Они сидят за своим чаем и еще ничего не знают, только то, что Джек жив, что он не отдал концы прямо на столе — вариант номер три. Но я вижу, что она сразу же обо всем догадалась, ей достаточно было на меня посмотреть, и теперь мне не надо повторять словами то, что написано на моем лице. «Он еще не пришел в себя, — говорю я. — Стрикленд в палате. Хочет с тобой поговорить». Потом чуть-чуть наклоняю голову, точно она с трудом мне подчиняется, и Эми смотрит на меня так, будто хочет сказать: молчи, не надо. Будто она сама во всем виновата и признает это, но не понимает, зачем ей идти к директору за лишним наказанием, когда ее уже наказали, просто поставив в известность. Но, может, директор помилует ее на первый раз. Скажет: больше так не делайте. И она встает, а Мэнди в это время пожимает ей руку. Потом встает и Мэнди. Посылает мне легкий вопросительный кивок. Она хорошо выглядит, моя Мэнди. И я киваю ей в ответ.

Потом мы идем по коридорам обратно, они скользят мимо нас и под нами, словно мы только притворяемся, что идем, и Эми молчит почти до самой палаты, а там говорит «Надо передать дяде Рэю». «Что?» — спрашиваю я. Она уже много лет не говорила так: дядя Рэй, дядя Ленни. Как будто я снова стал малышом.

Стрикленд видит наше приближение и быстро говорит что-то одной из сестер, потом ведет нас в кабинет — он больше похож на склад для белья, чем на ординаторскую, — и закрывает за нами дверь. Здесь только два стула, и он подвигает один к Эми, а Мэнди садится на другой, у двери. Я стою сразу за Эми, а Стрикленд — перед столом, опершись на него задницей, и когда он начинает говорить, я кладу Эми на плечо правую руку, а она находит своей рукой мою левую и вцепляется в нее в ответ на мое пожатие.

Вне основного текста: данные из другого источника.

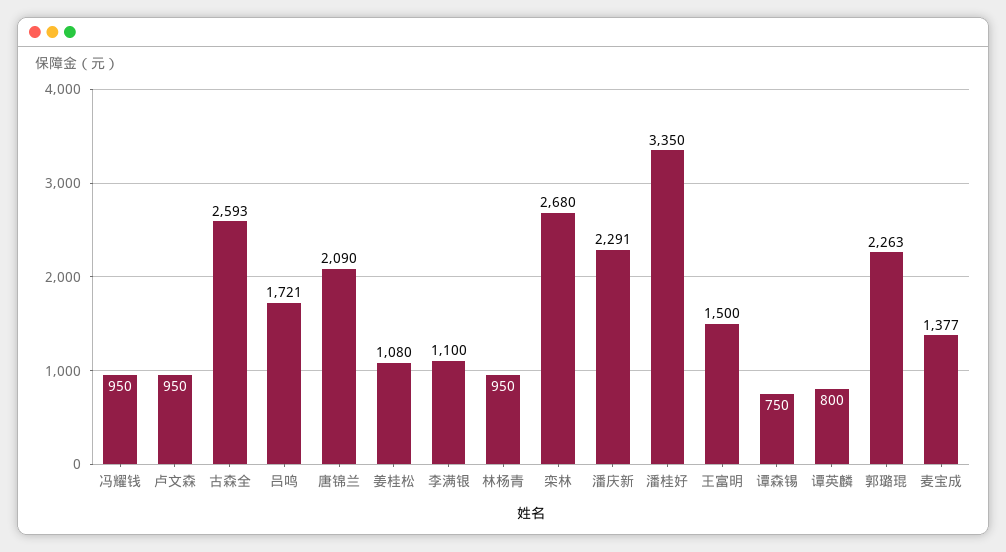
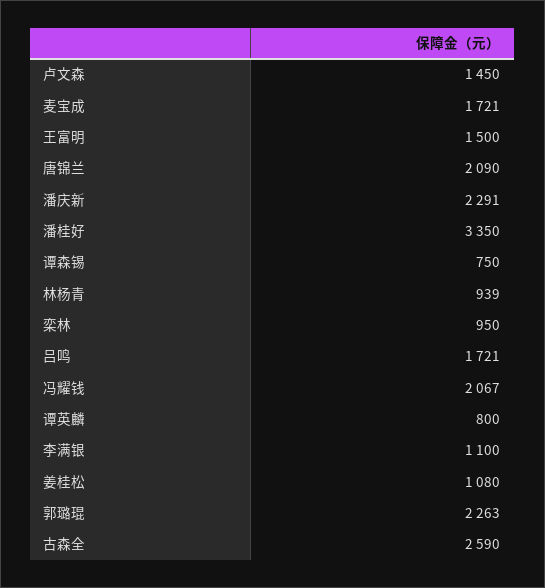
  {
-   "冯耀钱": 950,
+   "冯耀钱": 2067,
-   "卢文森": 950,
+   "卢文森": 1450,
-   "古森全": 2593,
+   "古森全": 2590,
    "吕鸣": 1721,
    "唐锦兰": 2090,
    "姜桂松": 1080,
    "李满银": 1100,
-   "林杨青": 950,
+   "林杨青": 939,
-   "栾林": 2680,
+   "栾林": 950,
    "潘庆新": 2291,
    "潘桂好": 3350,
    "王富明": 1500,
    "谭森锡": 750,
    "谭英麟": 800,
    "郭璐琨": 2263,
-   "麦宝成": 1377
+   "麦宝成": 1721
  }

Он говорит, что не считает правильным скрывать факты, от этого один только вред. Сначала он смотрит на Эми, но очень скоро переводит глаза на меня — то ли для разговора с Эми ему необходимо передаточное звено, то ли он увидел в ее лице что-то такое, на что не хочет смотреть. Мне ее лица не видно. Я гляжу прямо вперед, точно подсудимый, которому зачитывают приговор перед тем, как отправить на нары. Мне приходится смотреть этому ублюдку прямо в глаза.

А когда он умолкает, у Эми такой вид, будто она его не слышала, будто она вообще не в этой комнате. И мне приходится брать инициативу на себя, задавать вопросы, хотя вопрос, по сути, всего один: сколько еще? Стрикленд выглядит довольным, ведь теперь беседа перешла в другую область, где он ни за что не отвечает: он занимается ремонтом, а не сдачей в утиль, и все это перестанет его касаться, как только он выйдет из ординаторской. Он заводит разговор о «подавлении симптомов», что звучит для меня примерно так же, как «неоперабельность», и именно тогда я замечаю, что руки Эми начинают цепляться за мои и сжимать их, и слышу, как она пытается дышать ровнее. Стрикленд все бубнит что-то насчет подавления симптомов, глядя прямо мне в лицо, а Эми все цепляется за меня, как будто ей самой надо подавить симптомы. Ее руки словно взбираются, карабкаются по мне, точно по лестнице, ведущей к какому-нибудь запасному выходу, прочь из этой комнаты. Но мне кажется, что Эми больше никогда не выйдет отсюда, она будет заперта здесь навечно, это ее собственная тюрьма. Теперь она стала как Джун. И я весь застываю, твердею, как мачта, как башня, а она все хватается и цепляется за меня. И я думаю: она мне не мать, не родная мать.